Q) How did this case come to light?
A) This case of cannibalism would never have occurred without the Internet. Armin Meiwes openly advertised on the Internet to satisfy his appetite for human flesh. But it was the Net which brought him down. When one Austrian discovered Meiwes’ advertisements on the Internet they reported him to the police, and the Net was also his undoing.
Q) What are the legal implications of his case?
A) Meiwes was tried on two charges. The most serious charge is murder for sexual pleasure which if convicted carries a maximum sentence of 15 years. The second charge is disturbing the peace of the dead. In Meiwes’ case, that amounted to butchering and devouring 20 kilograms (44 pounds) of his victim Bernd Juergen Brandes. Meiwes’s attorney has argued for conviction on the lesser charge of killing on demand, a kind of euthanasia. That carries a maximum sentence of five years. Germany has no statute forbidding cannibalism.

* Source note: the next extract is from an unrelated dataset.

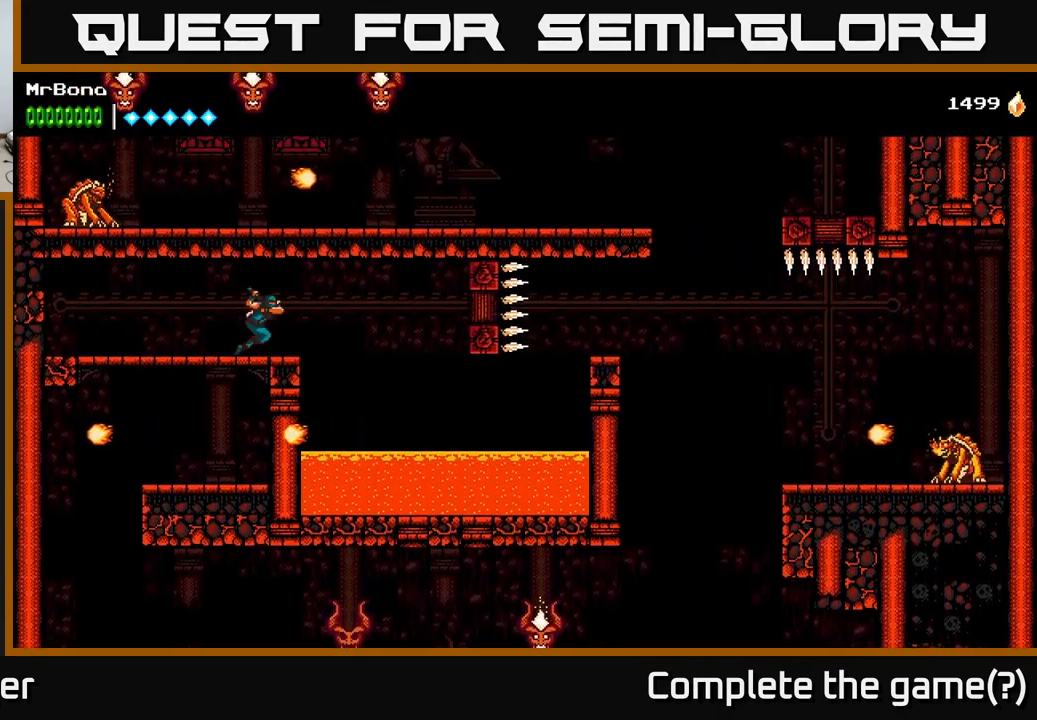
{"buttons": ["DPAD_LEFT"], "right_stick": "center", "events": [[233, "DPAD_RIGHT", "up"], [333, "DPAD_LEFT", "down"]]}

Q) What is the reaction of Germans?
A) Most Germans are aghast yet fascinated at the idea of a cannibal in their midst. This is not supposed to happen in a tidy, democratically ordered German society. And yet it did. Meiwes’ cannibalism has probably scarred the people of Kassel. For some of them in ways we could never imagine. It has been front page news throughout the trial, especially the tabloids. One previous headline read: This is Armin — he has gobbled up Bernd from Berlin.
Q) Is this a unique problem?
A) Definitely not. Meiwes testified under oath that he participated in at least 430 cannibal Web sites and chat rooms. When he advertised on the Internet for volunteers to be eaten, cannibalized, there were at least 204 volunteers. The problem is no one knows how many people around the world fantasize about cannibalism, but it is only one short step across the border from fantasy to reality and Meiwes may be just one of thousands who took the step.
Q) Is this a uniquely German case?
A) Definitely not. Historically there have been two kinds of cannibalism. Killing and cannibalizing another human being for food — that has happened in every human society since the dawn of history. In the 12th century, cannibalism in Egypt was widespread. In more modern times, in the great Stalin-induced famine of the 1930s, there were reports of widespread cannibalism in Ukraine.
And again after World War II in the Soviet Union when food was very scarce there were renewed reports of cannibalism. No country has escaped cannibalism in some form. In the U.S. the native American tribes, particularly the Hurons and Mohawks, reportedly indulged in cannibalism. In 1846 the Donner Party trapped in California’s Sierra Mountains survived the winter eating each other. And in 1972 in a plane crash in the Andes, the passengers survived by devouring the pilot.
A second form of cannibalism has manifested itself historically where one person consumes another sometimes to possess the qualities of the person killed. Psychiatrists testified in the Meiwes trial that he killed to consume the flesh of another man so that he would have a replacement brother inside him to replace the two brothers who had earlier left home. Primordial warriors throughout history have often eaten the flesh of their killed enemies to possess their spirit. Indeed on the first crusade, Europe’s Christian crusaders were reported to have eaten their Muslim victims.
Q) Is the case likely to bring any changes?
A) Experts have told CNN there has been cannibalism since the dawn of human history and they predict it will continue.